Reports from Takahiko Hyuga of Bloomberg has unveiled that Japanese banking giant Nomura Co Ltd (TYO:9716) has settled an employment case with a former managing director in Tokyo, agreeing to pay him ¥82 million yen ($688,000 USD) in compensation without reinstating him, according to a Tokyo High Court document.
The former Nomura MD, Seth Friedman joined Nomura in May 2008 and worked in electronic trading, and was originally fired for breaching company rules that prohibiting employees from sending data files to their private e-mail accounts, the district court document showed.
However, Mr. Friedman argued that Nomura fired him following a dispute over compensation for an electronic trading product that he invented while he was employed by the brokerage, according to the district court document.
As part of the settlement, Nomura retracted its dismissal of Mr.
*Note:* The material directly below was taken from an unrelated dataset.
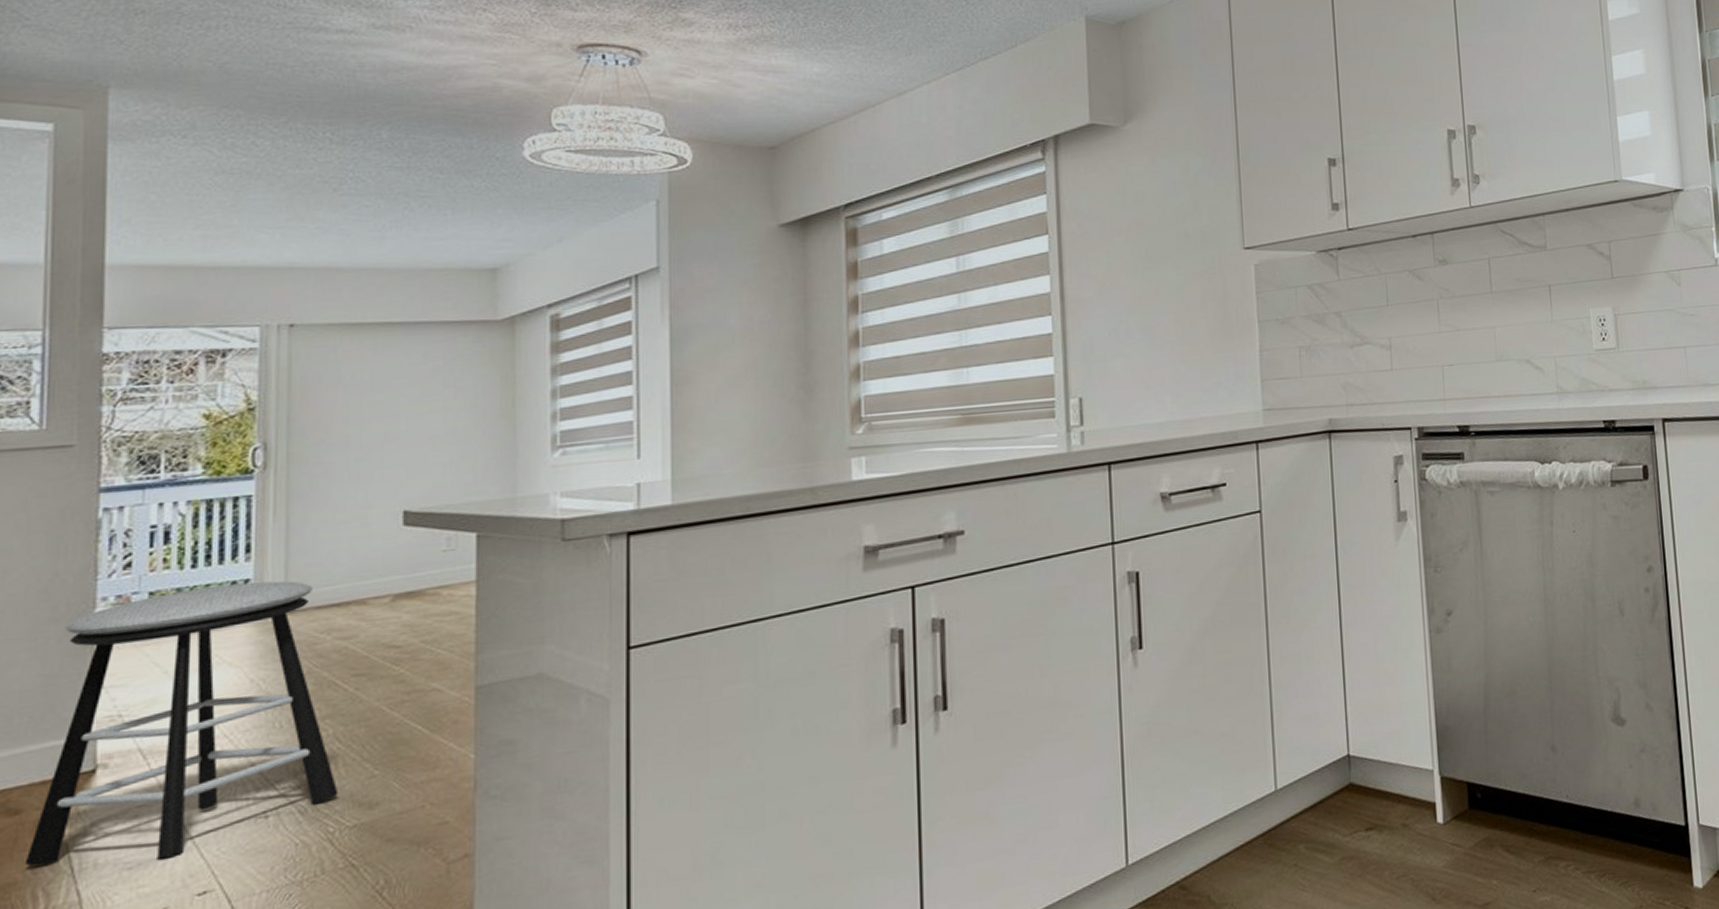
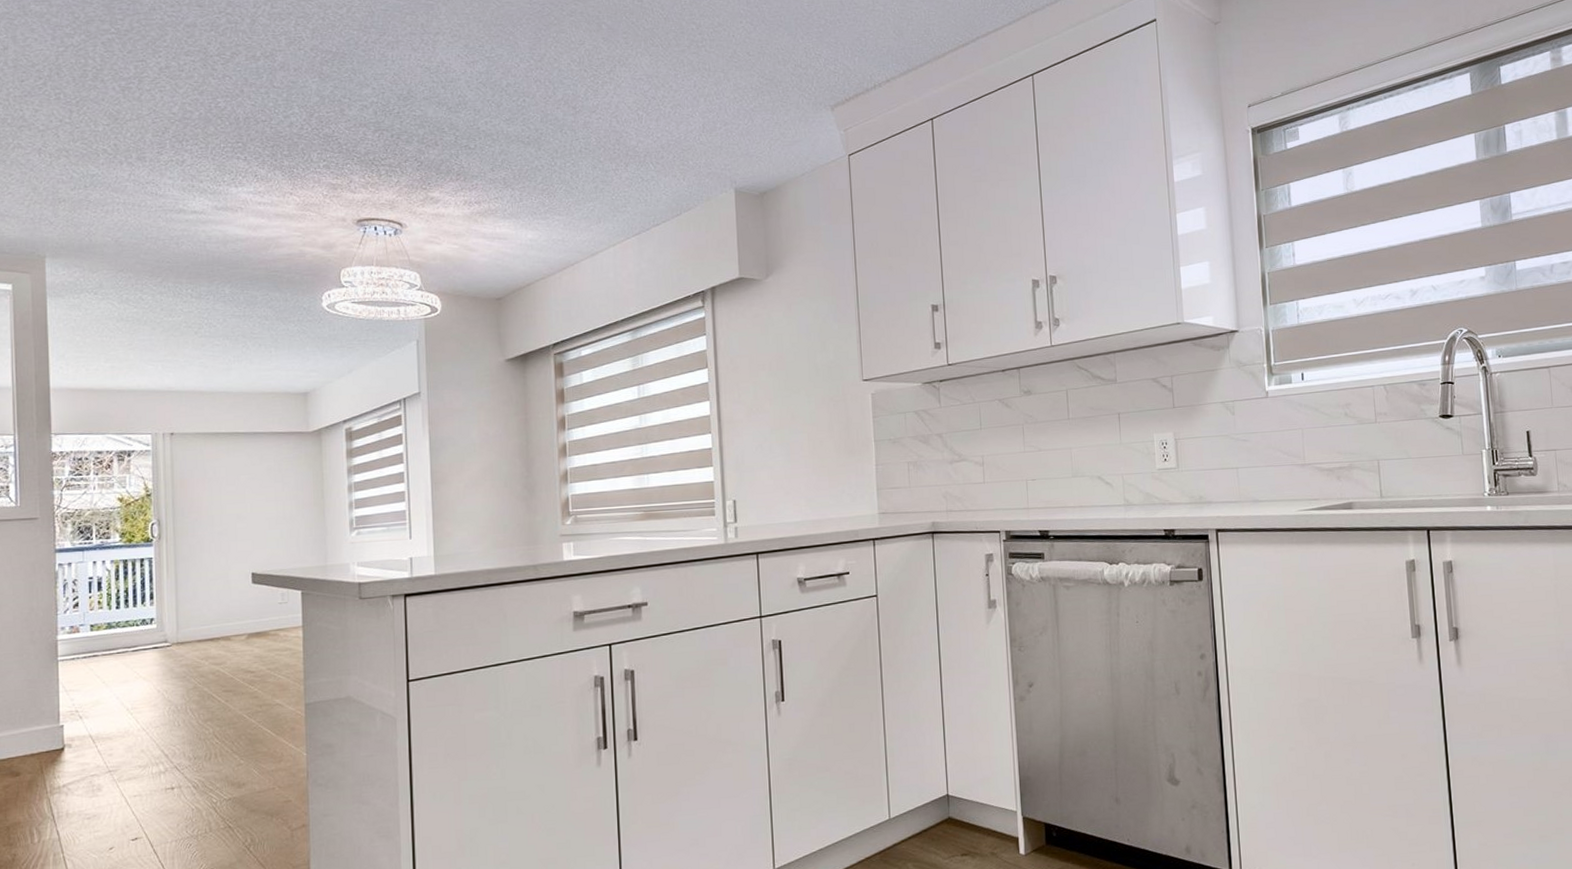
stool: present [24,581,339,867] -> none [24,620,218,814]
Friedman while the parties agreed that his employment contract ended on May 23, 2012, according to the December 24th document as seen by Bloomberg.
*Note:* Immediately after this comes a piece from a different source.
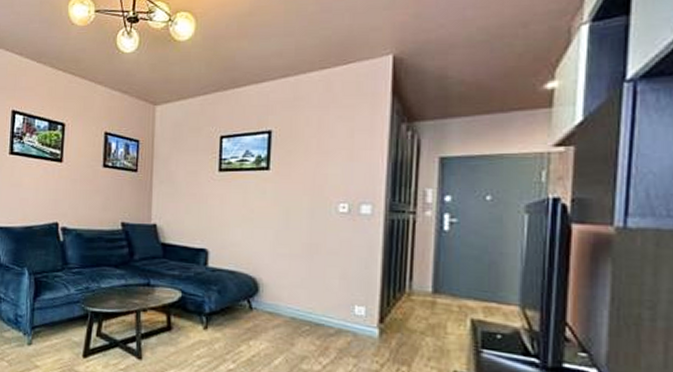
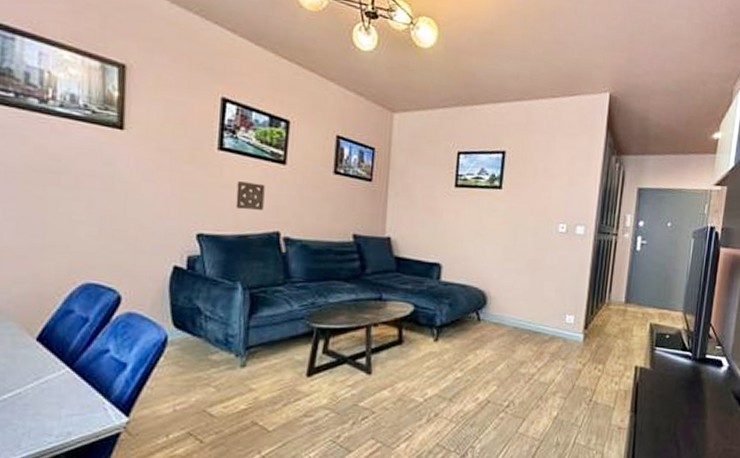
wall ornament: none [23,180,46,204] -> present [235,181,265,210]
The settlement came after the firm’s Japanese brokerage unit appealed in September against a lower court ruling that it must reinstate Friedman for wrongful dismissal in 2012.
The Tokyo District Court earlier ordered Nomura Securities Co. (the securities and investment banking business of Nomura Holdings) to honor its employment agreement with Friedman and pay him more than ¥100 million yen in lost salary plus interest, according to an August 28th judgment seen by Bloomberg. Nomura had no reasonable grounds for dismissing him, the lower court ruled.
The parties agreed not to make any further complaints against each other, the high court document showed. Kenji Yamashita, a Tokyo-based spokesman for Nomura, declined to comment. Friedman also declined to comment.